Supreme Court Restores Visitation Rights to Lesbian Adoptive Mother

From The New York Times, March 7, 2016:

By Adam Liptak

WASHINGTON — In a pair of unsigned opinions, the Supreme Court on Monday restored the rights of an adoptive mother who had split with her lesbian partner and reversed a murder conviction tainted by prosecutorial misconduct.

The adoption ruling reversed one by the Alabama Supreme Court, which had refused to recognize the woman’s adoptions of three children, which had been granted by a Georgia court in 2007.

The woman, identified in court papers as V.L., said she was overjoyed.

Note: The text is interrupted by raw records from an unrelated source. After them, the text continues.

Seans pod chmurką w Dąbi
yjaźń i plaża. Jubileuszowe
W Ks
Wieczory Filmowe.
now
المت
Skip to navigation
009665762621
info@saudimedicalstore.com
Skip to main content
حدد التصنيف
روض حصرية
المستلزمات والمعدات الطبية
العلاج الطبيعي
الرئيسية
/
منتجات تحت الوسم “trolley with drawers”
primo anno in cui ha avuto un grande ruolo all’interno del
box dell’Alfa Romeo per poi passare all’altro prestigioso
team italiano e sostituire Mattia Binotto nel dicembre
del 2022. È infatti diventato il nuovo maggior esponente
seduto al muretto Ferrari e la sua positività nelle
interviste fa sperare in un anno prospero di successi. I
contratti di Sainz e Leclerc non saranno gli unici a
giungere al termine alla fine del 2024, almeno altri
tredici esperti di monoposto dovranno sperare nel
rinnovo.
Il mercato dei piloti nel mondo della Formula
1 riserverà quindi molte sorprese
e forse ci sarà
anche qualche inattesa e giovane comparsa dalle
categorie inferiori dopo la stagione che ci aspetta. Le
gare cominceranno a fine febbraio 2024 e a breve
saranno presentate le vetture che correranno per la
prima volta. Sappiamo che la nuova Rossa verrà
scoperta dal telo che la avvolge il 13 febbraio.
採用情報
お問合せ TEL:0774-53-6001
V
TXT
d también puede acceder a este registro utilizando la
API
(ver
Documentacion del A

“I have been my children’s mother in every way for their whole lives,” she said in a statement. “I thought that adopting them meant that we would be able to be together always. When the Alabama court said my adoption was invalid and I wasn’t their mother, I didn’t think I could go on.”

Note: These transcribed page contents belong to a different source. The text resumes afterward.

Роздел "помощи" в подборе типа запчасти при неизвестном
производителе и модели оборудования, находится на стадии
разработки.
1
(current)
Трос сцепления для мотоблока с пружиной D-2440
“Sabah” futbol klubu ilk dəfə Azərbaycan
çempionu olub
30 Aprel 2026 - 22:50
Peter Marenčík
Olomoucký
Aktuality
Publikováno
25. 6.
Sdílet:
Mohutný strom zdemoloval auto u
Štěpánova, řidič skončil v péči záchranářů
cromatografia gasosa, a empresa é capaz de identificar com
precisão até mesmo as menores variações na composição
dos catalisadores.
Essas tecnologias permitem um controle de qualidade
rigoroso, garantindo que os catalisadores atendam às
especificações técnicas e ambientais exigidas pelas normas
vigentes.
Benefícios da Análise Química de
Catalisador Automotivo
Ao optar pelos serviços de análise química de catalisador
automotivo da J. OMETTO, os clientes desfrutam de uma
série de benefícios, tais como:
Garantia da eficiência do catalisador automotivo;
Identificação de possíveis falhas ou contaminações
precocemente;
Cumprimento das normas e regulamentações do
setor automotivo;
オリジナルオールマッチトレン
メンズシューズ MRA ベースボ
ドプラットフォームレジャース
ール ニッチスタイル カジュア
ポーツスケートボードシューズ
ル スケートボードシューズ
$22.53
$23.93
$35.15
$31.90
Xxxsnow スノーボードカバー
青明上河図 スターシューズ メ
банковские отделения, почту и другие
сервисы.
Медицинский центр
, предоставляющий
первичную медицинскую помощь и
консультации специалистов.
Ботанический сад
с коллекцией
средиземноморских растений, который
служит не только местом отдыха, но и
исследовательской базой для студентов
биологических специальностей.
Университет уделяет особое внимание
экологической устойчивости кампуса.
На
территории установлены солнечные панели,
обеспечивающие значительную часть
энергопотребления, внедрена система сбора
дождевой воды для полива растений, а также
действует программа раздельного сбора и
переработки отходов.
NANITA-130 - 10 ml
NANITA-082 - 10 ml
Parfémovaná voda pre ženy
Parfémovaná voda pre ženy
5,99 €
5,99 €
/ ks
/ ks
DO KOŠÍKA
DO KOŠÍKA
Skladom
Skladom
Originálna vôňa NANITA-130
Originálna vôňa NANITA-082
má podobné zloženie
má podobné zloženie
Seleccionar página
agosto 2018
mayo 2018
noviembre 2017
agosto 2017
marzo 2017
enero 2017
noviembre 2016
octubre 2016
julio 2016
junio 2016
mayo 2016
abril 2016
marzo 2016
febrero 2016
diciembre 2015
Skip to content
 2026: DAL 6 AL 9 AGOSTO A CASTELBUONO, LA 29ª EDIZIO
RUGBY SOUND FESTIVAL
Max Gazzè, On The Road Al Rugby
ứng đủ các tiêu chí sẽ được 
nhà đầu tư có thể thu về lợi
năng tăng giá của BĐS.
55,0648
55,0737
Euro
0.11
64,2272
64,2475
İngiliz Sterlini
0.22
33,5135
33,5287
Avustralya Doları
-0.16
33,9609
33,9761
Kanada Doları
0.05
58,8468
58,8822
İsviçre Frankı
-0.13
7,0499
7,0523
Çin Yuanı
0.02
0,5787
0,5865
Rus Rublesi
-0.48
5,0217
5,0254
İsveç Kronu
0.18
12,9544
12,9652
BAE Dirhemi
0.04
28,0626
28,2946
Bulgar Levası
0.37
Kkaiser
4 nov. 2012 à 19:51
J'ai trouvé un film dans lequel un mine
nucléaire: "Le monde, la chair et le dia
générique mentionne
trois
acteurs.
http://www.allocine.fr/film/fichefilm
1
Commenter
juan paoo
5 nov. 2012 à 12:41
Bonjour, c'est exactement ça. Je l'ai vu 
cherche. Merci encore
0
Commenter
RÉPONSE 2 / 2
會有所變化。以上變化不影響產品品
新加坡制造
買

The United States Supreme Court’s opinion, which had no noted dissents, said the Alabama court had violated the Constitution’s “full faith and credit” clause. “A state may not disregard the judgment of a sister state because it disagrees with the reasoning underlying the judgment or deems it to be wrong on the merits,” the opinion said.

The two women in the case, V.L. v. E.L., No. 15-648, were in a committed relationship that started in 1995 and lasted about 17 years. They shared a last name.